Member of the Kansas Senate from the 29th district
- In office 1985–1991
- Preceded by: Billy McCray
- Succeeded by: Jim Ward

Member of the Kansas House of Representatives from the 83rd district
- In office 1973–1976

Personal details
- Born: March 9, 1944 Thomasville, Georgia
- Died: July 2, 2024 (aged 80)
- Party: Democratic
- Spouse: Mamie Jewell Sapp
- Children: 3

= Eugene Anderson (politician) =

American politician

Eugene Anderson (March 9, 1944 – July 2, 2024) was an African-American politician from Kansas who served as a member of both the Kansas House of Representatives and the Kansas Senate.

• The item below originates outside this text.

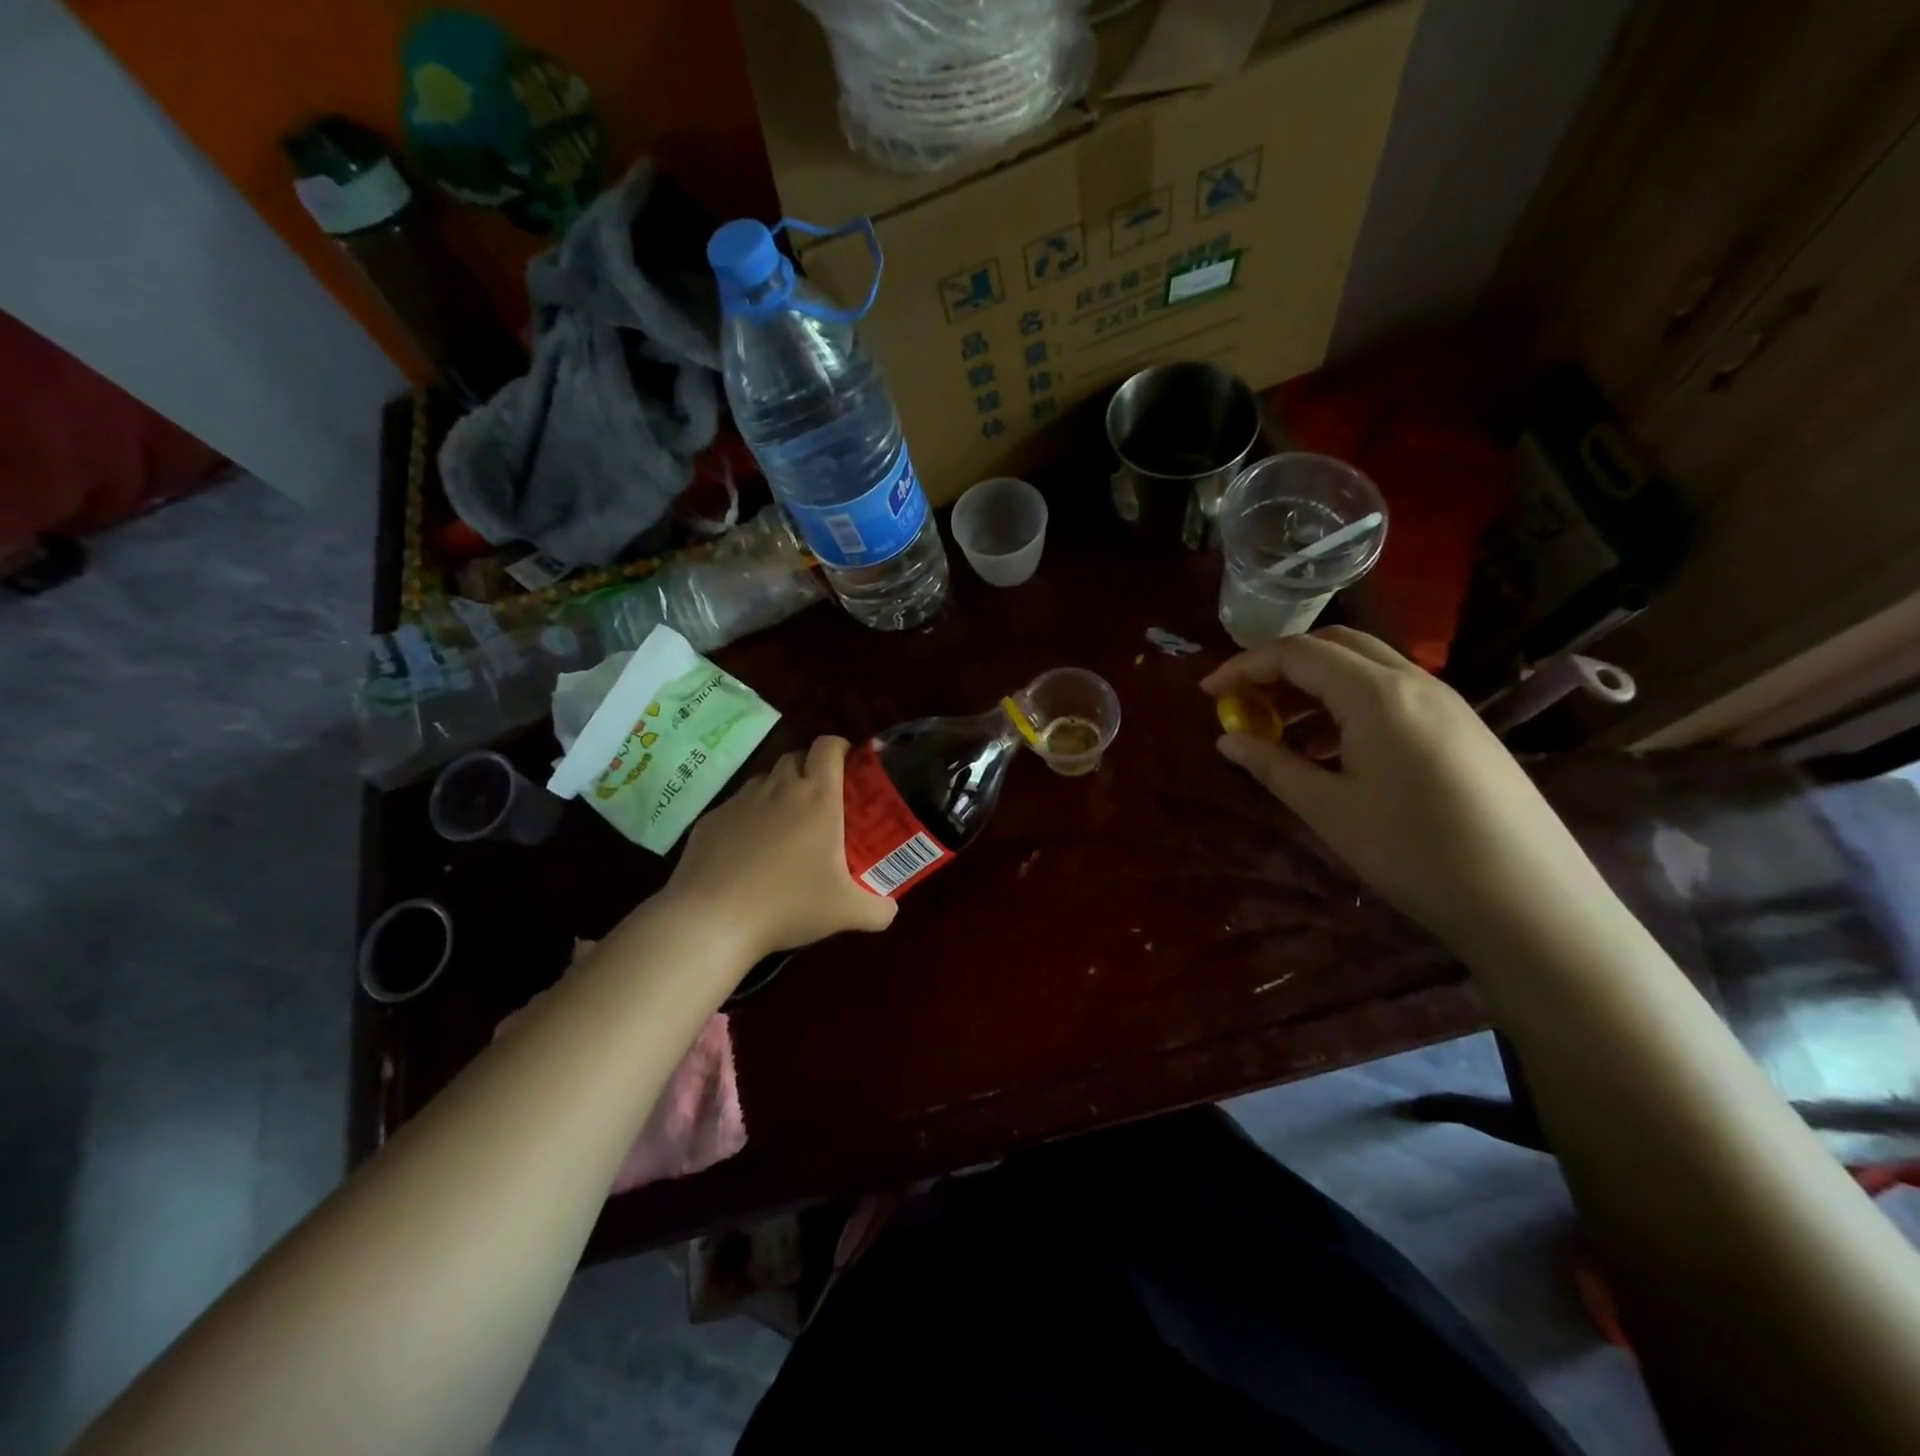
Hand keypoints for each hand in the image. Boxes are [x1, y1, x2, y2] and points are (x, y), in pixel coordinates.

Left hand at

Anderson was born in Georgia. He served in the military after graduating high school, and eventually moved to Wichita. Before entering politics, Anderson worked as a brakeman for the Atchison, Topeka and Santa Fe Railway. In 1972, he ran for election to the Kansas House, eventually serving two terms there. From 1979 to 1983, he was chair of the Kansas Commission on Civil Rights, and also worked as an aide to U.S. Representative Dan Glickman.

In 1984, Anderson ran for the State Senate, winning his election for the 29th district. He won re-election in 1988, and resigned in November 1991. After his time in the State Senate, Anderson worked as a general contractor and owned a store specializing in business services.